Pour ce qui est de la musique « classique » j’aime beaucoup des compositeurs comme FAURÉ, DUPARC, MAHLER ou SCHUBERT et pour les plus contemporains, ARVO PÄRT ou PHILIP GLASS. Mais il y a aussi les grands « classiques » du rock qui ont également largement nourri nos influences : MALARIA, CHRISTIAN DEATH, SWANS, COCTEAU TWINS, VIRGIN PRUNES, KILLING JOKE, JOY DIVISION, DAF et plus « récemment », NIN, VNV NATION, EDITORS, P.J. HARVEY, COVENANT…
Depuis vos débuts, on sent dans vos paroles et vos thématiques le goût de la poésie et la fascination pour la nature ; quelles sont vos inspirations littéraires ?
Jean-Christophe : Effectivement les textes de CDAA s’apparentent à de véritables petits poèmes pouvant être appréciés indépendamment de la musique.
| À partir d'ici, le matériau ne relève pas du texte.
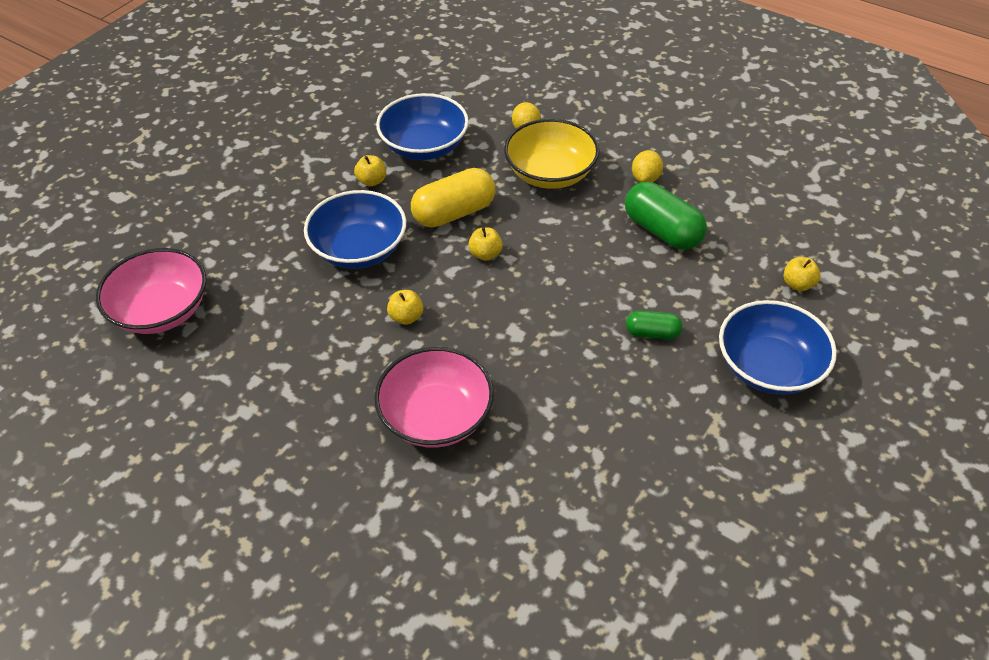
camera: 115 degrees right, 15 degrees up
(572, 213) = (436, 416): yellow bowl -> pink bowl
Mes influences dans ce domaine sont assez diverses, mais il faut principalement chercher du côté des poètes symbolistes et d’autres de la fin du 19ème siècle ou du début du 20ème : Théodore Hannon, Alain Fournier, Victor Hugo, Rilke, Jouve…
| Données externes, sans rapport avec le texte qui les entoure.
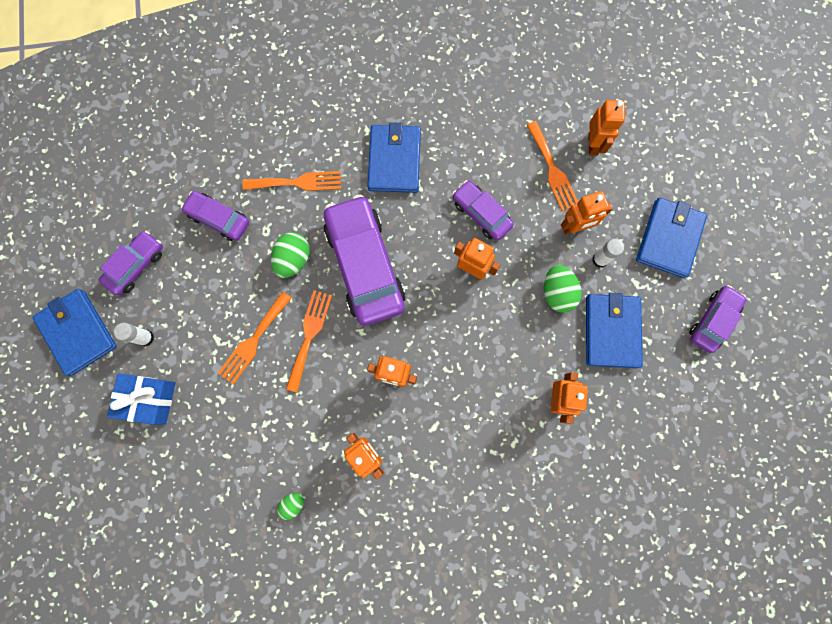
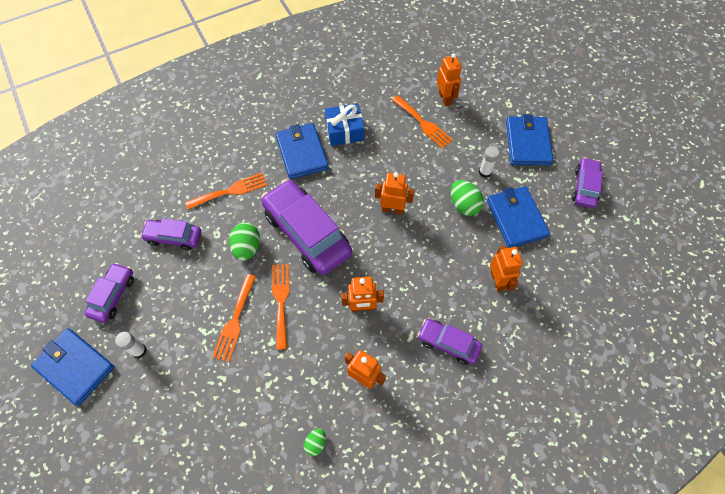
camera: 20 degrees left, 15 degrees down
(149, 399) = (157, 401): blue gift -> blue gift (344, 131)
(481, 214) = (383, 169): purple car -> purple car (448, 343)
(575, 227) = (457, 156): orange robot -> none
Parmi vos albums, y en a-t-il un ou plusieurs dont vous êtes particulièrement fiers ?
Jean-Christophe : J’aime évidemment chacun de nos albums pour des raisons personnelles et étroitement liées à l’histoire du groupe ! Ce dont je pourrais être fier d’une certaine manière, c’est probablement d’être parvenu à maintenir une certaine cohérence, une homogénéité au sein de notre discographie tout en proposant des évolutions réelles d’un album à l’autre (concept / traitement du son) ainsi parfois qu’une certaine « prise de risques » ; je pense bien entendu à notre album Tristesse des Mânes, totalement acoustique et composé dans l’esprit des mélodies d’un autre siècle pour une formation proche d’un orchestre de musique de chambre.
Mais s’il ne fallait retenir qu’une sélection de mes 3 albums préférés, je citerais sans trop hésiter :
Un Automne à Loroy (concept album consacré au Grand Meaulnes) / Villers-aux-Vents (concept album consacré à la Grande Guerre) / Another Winter
Qu’est-ce qui vous fait associer la nature à des musiques mélancoliques ? Est-ce son éloignement ou le fait qu’elle soit menacée, et nous avec, dans le monde moderne ?
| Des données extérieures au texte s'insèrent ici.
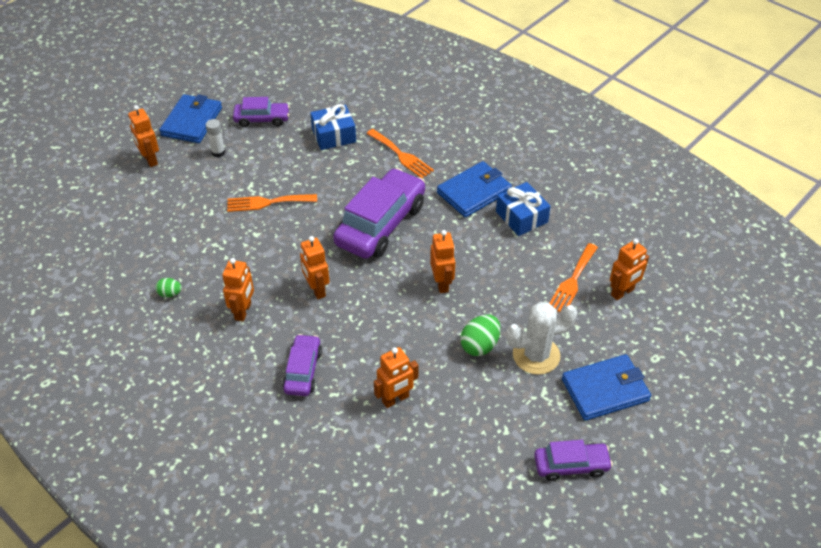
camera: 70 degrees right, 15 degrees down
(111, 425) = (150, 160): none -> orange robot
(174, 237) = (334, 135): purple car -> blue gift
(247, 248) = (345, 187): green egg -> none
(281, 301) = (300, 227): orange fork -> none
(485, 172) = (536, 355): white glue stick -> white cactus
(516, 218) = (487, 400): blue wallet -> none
Jean-Christophe : La Nature demeure effectivement ma principale source d’inspiration pour l’écriture des textes. Il s’agit d’une Nature au sens large dans laquelle la nature humaine occupe une place particulière. Des forêts, des prés, des eaux sombres, comme des chemins imaginaires permettant à l’Homme des « passages » d’un état à l’autre : du trouble à la sérénité (le spleen), du réel à l’imaginaire (le rêve) , de la certitude au doute (le reflet), de la vie à la mort (l’hiver), de la mort à l’outre-monde (la croyance)… C’est donc surtout le parallèle entre nos propres émotions et la représentation que nous nous faisons des paysages et de la Nature en général qui m’inspire. La Nature comme un refuge et/ou tombeau de l’humanité.
Merci à vous.
Merci pour l’attention que vous portez à notre musique. Automne [hiver] et amitiés.